** REQUEST **
Please format every line of the records below as a Markdown table with the columns "Row" and "Line", numbering the rows consecutively and omitting blank lines. Leave the pictures out of the table.

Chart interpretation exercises
------------------------------------------------------------
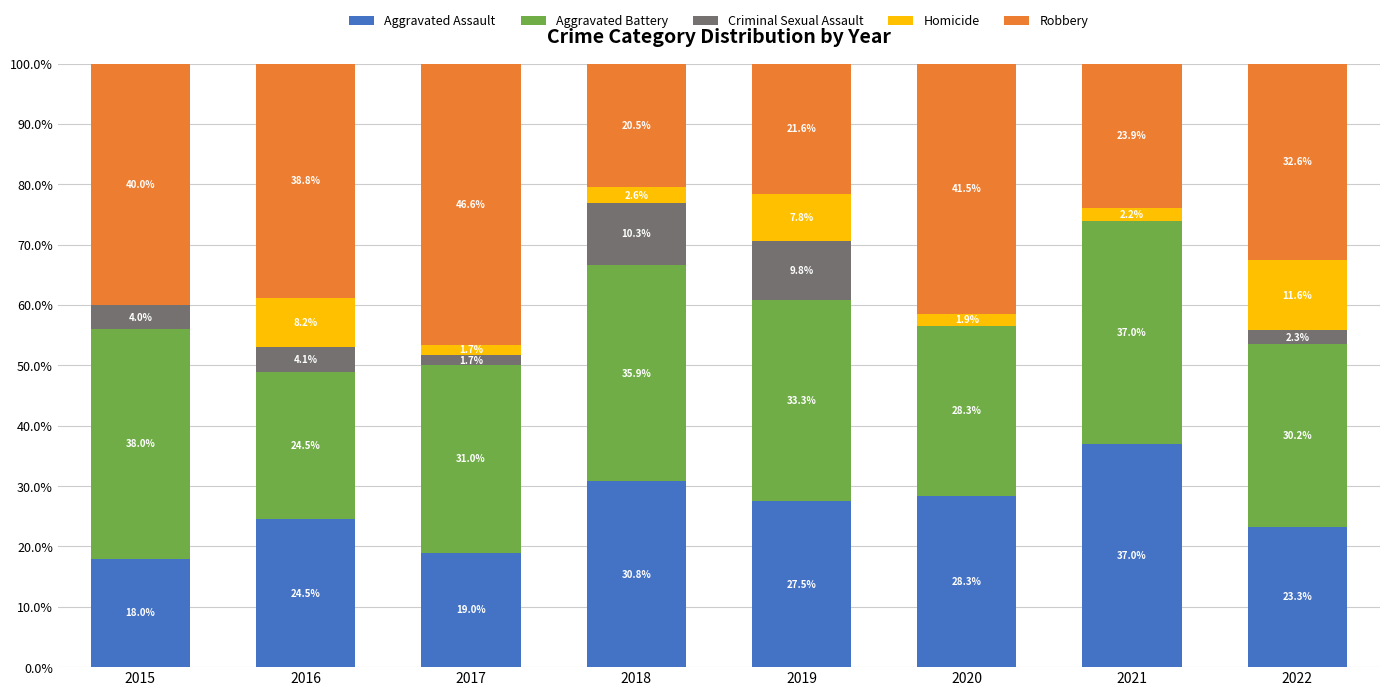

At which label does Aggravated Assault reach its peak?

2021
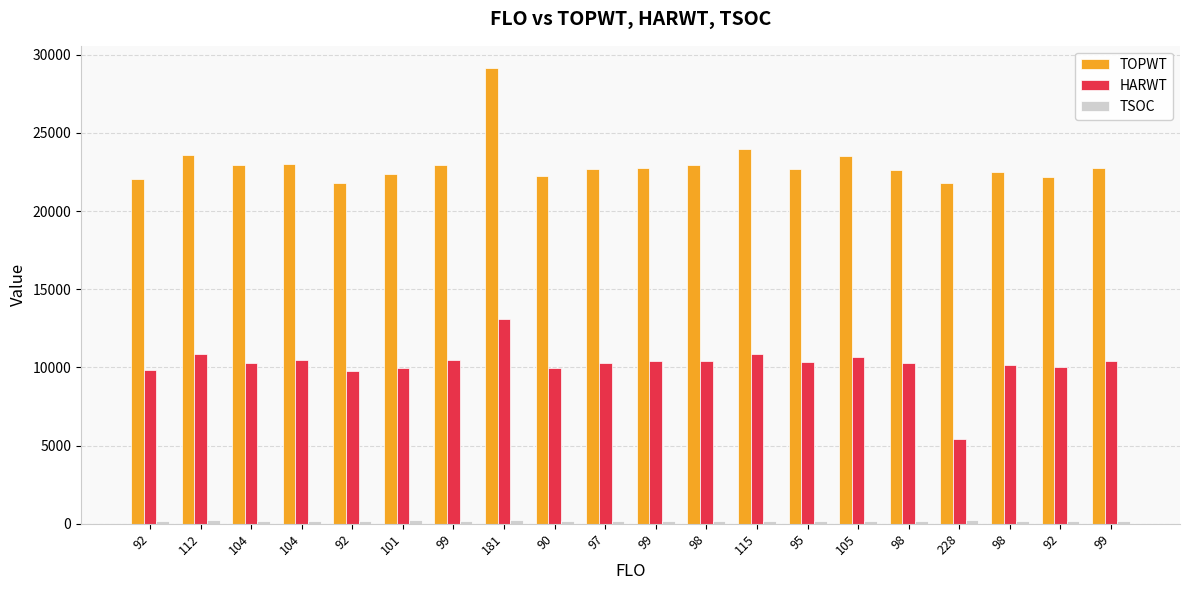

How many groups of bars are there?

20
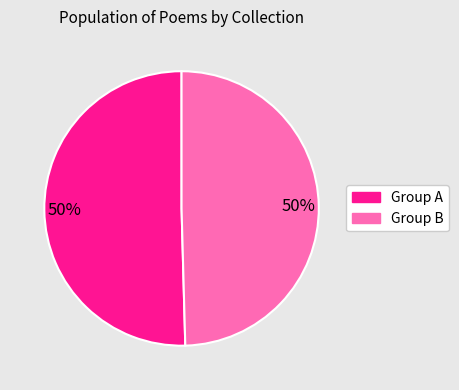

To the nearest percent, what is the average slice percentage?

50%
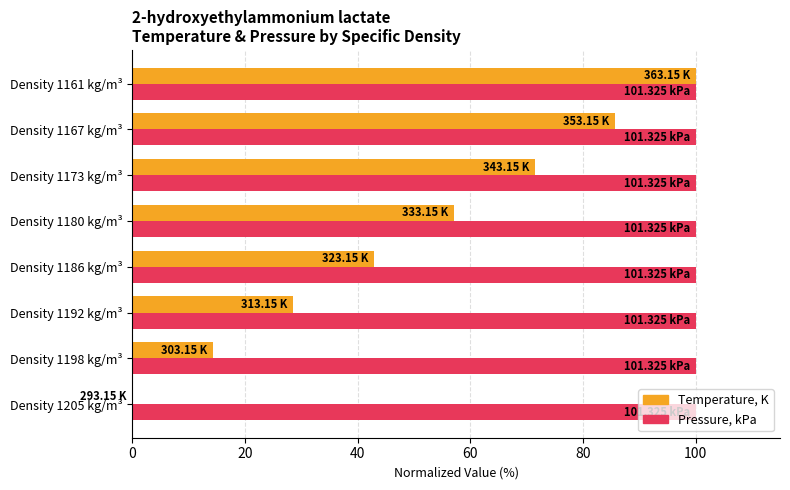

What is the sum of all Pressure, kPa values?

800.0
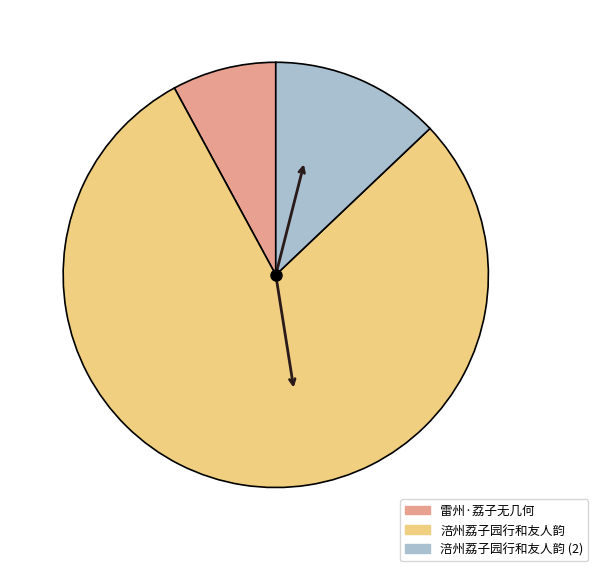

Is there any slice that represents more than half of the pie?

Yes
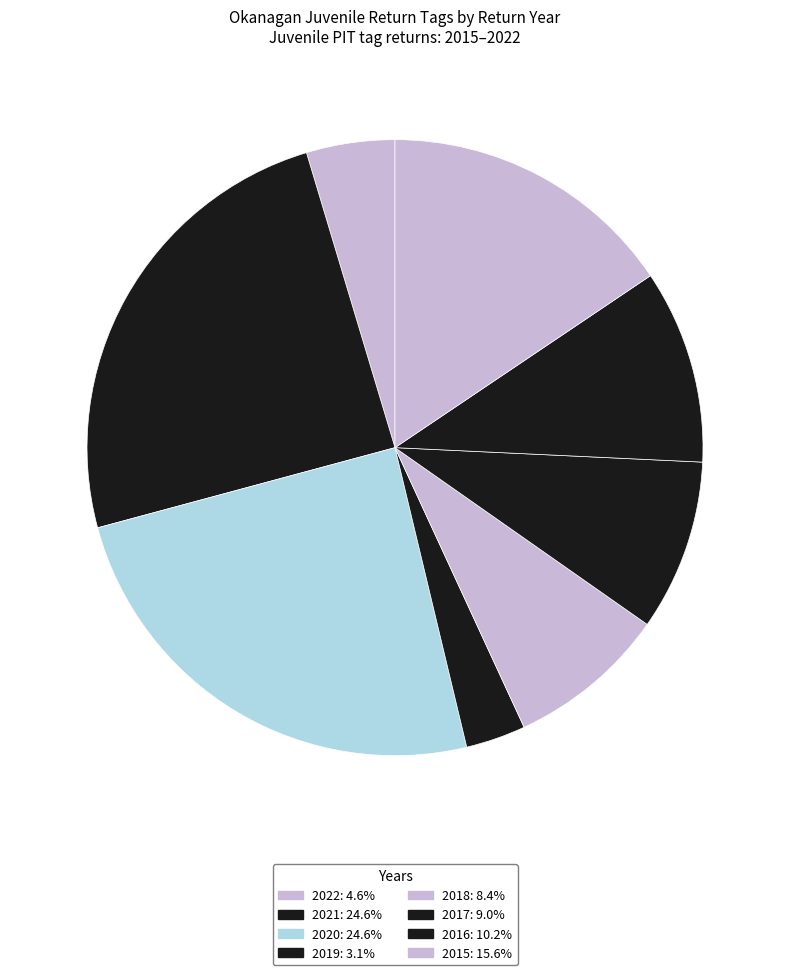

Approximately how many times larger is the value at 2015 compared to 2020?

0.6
------------------------------------------------------------
** SOLUTION **
| Row | Line |
|---|---|
| 1 | At which label does Aggravated Assault reach its peak? |
| 2 | 2021 |
| 3 | How many groups of bars are there? |
| 4 | 20 |
| 5 | To the nearest percent, what is the average slice percentage? |
| 6 | 50% |
| 7 | What is the sum of all Pressure, kPa values? |
| 8 | 800.0 |
| 9 | Is there any slice that represents more than half of the pie? |
| 10 | Yes |
| 11 | Approximately how many times larger is the value at 2015 compared to 2020? |
| 12 | 0.6 |